*REQUIRED ACTION 1*.
Decide whether each statement agrees with the Ham and Turkey Festival piece, and answer yes or no, citing the deciding words of the text: (a) The festival takes place every September. (b) The writer asked their father for 50 dollars. (c) The writer recalled the festival while at Victoria’s Jam Fest.
*REQUIRED ACTION 2*.
Please reproduce the Ham and Turkey Festival piece word for word between "This is the" and "festival each year.", inclusive.

*READING PASSAGE*.
##########

It was what we lived for: Christmas, summer break, and the Ham and Turkey Festival.
That’s right. Think Cuero’s Turkey Fest but add… BACON. You can see why it’s up there with Jesus’ birth.
This is the annual festival in my hometown, California, Mo. – population 4,000, not counting the cattle. Each September, blocks of our decrepit and abandoned downtown transforms into a raging metropolis by Mid-Missouri standards – with live music, a barbecue contest, vendors, food, games, booze and everyone you hadn’t seen since the day before. I’m pretty sure each one of those 4,000, and even some of the livestock, make it out to the festival each year.
The Ham and Turkey Festival is the epitome of Leave It To Beaver-esque childhood memories. I remember each year arriving early and eating a biscuit and gravy breakfast with my mom and pops. Since this was before every toddler had a bejeweled iPhone, I’d stake out friends who’d escaped their parents, ask daddy for 20 bucks, and peace out for the rest of the day.
Looking back, it was a rather beautiful luxury to be able to live in a place where stranger danger wasn’t an issue. The day was ours – we wannabe teenagers SANS ADULTS! – to check out concerts, buy unnecessary junk (sand art? really?), clobber cotton candy, or most likely, flirt with the group of boys trying to act hard without their parents around either.
It was a day so magical, it often even ended with those coveted words, “Yes, Dana can stay the night.”
I thought about the Ham and Turkey Festival at Victoria’s Jam Fest last night. For as much as I proclaim to be a city girl, I’d forgotten what it felt like to be part of a community so interwoven, it practically knows each other’s bowel movements.

##########

*SUPPLIED RECORDS*.
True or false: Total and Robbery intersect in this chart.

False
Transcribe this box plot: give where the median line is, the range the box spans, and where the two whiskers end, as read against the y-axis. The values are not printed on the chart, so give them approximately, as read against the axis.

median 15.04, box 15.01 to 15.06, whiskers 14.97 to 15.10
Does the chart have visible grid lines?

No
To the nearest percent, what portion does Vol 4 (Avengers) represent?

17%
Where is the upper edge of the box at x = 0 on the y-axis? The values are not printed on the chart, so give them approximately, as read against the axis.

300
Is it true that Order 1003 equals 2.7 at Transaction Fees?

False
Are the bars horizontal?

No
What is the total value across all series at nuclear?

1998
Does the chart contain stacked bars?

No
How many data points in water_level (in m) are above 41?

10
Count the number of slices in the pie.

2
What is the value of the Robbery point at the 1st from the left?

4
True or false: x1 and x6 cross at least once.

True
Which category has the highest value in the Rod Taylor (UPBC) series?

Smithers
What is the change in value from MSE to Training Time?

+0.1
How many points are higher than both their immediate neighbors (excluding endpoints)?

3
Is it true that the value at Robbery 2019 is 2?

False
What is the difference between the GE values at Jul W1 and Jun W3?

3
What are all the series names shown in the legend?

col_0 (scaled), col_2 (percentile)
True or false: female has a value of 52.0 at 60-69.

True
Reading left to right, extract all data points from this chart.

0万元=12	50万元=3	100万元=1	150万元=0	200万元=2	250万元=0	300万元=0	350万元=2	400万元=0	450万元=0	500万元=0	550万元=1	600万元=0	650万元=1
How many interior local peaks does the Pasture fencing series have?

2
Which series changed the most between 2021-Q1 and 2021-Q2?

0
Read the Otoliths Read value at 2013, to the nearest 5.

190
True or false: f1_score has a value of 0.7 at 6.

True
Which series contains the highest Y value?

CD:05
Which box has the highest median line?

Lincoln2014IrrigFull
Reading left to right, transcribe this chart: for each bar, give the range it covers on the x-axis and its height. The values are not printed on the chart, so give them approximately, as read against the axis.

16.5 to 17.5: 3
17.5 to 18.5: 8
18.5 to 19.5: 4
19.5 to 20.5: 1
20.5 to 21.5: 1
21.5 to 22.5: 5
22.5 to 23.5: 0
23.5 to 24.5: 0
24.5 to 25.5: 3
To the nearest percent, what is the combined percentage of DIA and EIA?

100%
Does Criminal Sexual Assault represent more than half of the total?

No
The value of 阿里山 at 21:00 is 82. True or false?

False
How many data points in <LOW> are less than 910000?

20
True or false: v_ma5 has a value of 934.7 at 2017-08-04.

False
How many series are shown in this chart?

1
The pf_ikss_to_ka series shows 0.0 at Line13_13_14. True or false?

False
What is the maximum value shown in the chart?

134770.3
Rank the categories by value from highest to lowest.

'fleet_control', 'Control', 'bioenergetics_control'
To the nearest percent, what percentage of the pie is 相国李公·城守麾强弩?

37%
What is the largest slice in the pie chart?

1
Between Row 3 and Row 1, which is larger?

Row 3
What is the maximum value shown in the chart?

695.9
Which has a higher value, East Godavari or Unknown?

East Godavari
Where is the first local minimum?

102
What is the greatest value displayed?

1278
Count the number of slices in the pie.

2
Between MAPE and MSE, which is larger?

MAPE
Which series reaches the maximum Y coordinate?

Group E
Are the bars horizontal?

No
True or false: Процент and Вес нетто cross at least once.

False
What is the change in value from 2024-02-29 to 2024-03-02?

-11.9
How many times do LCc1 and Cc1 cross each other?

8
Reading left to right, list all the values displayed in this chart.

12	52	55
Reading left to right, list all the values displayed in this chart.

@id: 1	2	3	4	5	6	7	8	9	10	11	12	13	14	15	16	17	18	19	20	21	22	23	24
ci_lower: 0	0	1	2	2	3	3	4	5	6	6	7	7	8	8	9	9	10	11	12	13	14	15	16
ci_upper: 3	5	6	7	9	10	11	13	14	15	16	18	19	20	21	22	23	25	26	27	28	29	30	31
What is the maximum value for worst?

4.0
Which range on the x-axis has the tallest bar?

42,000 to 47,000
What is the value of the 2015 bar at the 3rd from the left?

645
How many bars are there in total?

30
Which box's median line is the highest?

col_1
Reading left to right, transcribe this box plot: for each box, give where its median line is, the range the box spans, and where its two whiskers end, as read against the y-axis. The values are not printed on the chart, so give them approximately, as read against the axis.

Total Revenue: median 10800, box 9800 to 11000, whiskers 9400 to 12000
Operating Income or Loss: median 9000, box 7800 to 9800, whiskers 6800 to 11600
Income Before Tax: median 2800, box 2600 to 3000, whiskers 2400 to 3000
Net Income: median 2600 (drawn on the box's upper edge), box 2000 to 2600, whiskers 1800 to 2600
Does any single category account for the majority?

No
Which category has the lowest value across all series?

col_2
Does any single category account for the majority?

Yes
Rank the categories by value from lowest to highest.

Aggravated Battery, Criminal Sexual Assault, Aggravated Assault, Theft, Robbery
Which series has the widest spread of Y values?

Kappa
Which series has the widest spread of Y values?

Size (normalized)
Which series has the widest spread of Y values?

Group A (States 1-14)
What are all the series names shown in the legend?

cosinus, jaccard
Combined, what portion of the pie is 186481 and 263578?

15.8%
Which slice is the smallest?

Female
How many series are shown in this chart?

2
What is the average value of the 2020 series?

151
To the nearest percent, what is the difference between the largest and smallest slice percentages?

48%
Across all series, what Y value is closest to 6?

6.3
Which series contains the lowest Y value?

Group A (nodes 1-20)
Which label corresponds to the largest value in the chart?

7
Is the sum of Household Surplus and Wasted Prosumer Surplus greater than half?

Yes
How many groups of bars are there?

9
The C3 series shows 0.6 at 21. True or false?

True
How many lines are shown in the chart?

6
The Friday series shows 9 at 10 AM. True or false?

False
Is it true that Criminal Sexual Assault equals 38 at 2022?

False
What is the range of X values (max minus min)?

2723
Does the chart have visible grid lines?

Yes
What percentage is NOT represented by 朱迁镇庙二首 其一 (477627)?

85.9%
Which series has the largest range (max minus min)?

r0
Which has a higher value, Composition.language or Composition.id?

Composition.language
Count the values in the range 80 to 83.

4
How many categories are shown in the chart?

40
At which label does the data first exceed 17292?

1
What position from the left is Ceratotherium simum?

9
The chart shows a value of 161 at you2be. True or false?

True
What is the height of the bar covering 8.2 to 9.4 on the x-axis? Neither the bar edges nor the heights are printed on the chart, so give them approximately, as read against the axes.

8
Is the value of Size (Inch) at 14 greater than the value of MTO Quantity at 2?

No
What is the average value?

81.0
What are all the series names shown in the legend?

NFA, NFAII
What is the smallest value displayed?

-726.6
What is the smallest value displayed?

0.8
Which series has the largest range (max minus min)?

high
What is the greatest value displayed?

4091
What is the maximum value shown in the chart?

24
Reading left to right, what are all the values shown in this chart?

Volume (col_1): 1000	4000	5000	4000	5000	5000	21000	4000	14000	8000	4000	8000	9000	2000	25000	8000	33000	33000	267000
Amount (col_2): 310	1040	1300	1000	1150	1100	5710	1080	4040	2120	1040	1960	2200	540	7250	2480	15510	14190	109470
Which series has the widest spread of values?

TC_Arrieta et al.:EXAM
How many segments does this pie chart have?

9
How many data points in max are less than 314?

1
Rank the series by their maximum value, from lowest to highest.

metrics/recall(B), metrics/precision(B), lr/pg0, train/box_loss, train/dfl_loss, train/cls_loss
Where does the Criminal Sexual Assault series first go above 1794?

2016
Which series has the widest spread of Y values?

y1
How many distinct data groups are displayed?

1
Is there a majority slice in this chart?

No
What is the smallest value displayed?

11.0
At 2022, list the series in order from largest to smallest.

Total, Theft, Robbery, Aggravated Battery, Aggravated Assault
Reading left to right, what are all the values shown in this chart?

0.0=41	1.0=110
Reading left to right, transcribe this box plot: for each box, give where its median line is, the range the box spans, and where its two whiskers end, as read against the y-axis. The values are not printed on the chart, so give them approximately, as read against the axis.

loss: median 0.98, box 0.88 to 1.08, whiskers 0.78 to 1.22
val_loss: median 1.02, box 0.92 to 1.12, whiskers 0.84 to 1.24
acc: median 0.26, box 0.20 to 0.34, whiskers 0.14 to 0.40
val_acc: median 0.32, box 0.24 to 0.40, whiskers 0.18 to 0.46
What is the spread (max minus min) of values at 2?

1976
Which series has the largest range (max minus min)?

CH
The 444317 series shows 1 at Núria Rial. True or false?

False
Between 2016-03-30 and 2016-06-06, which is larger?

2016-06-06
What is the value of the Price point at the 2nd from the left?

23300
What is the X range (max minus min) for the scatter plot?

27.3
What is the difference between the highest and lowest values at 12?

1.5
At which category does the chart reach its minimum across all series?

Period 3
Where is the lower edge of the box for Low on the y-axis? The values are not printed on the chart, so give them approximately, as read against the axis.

##########

*ANSWER AREA 1*.
(a) Yes: "Each September, blocks of our decrepit and abandoned downtown transforms into a raging metropolis by Mid-Missouri standards"
(b) No: "ask daddy for 20 bucks"
(c) Yes: "I thought about the Ham and Turkey Festival at Victoria’s Jam Fest last night."

*ANSWER AREA 2*.
This is the annual festival in my hometown, California, Mo. – population 4,000, not counting the cattle. Each September, blocks of our decrepit and abandoned downtown transforms into a raging metropolis by Mid-Missouri standards – with live music, a barbecue contest, vendors, food, games, booze and everyone you hadn’t seen since the day before. I’m pretty sure each one of those 4,000, and even some of the livestock, make it out to the festival each year.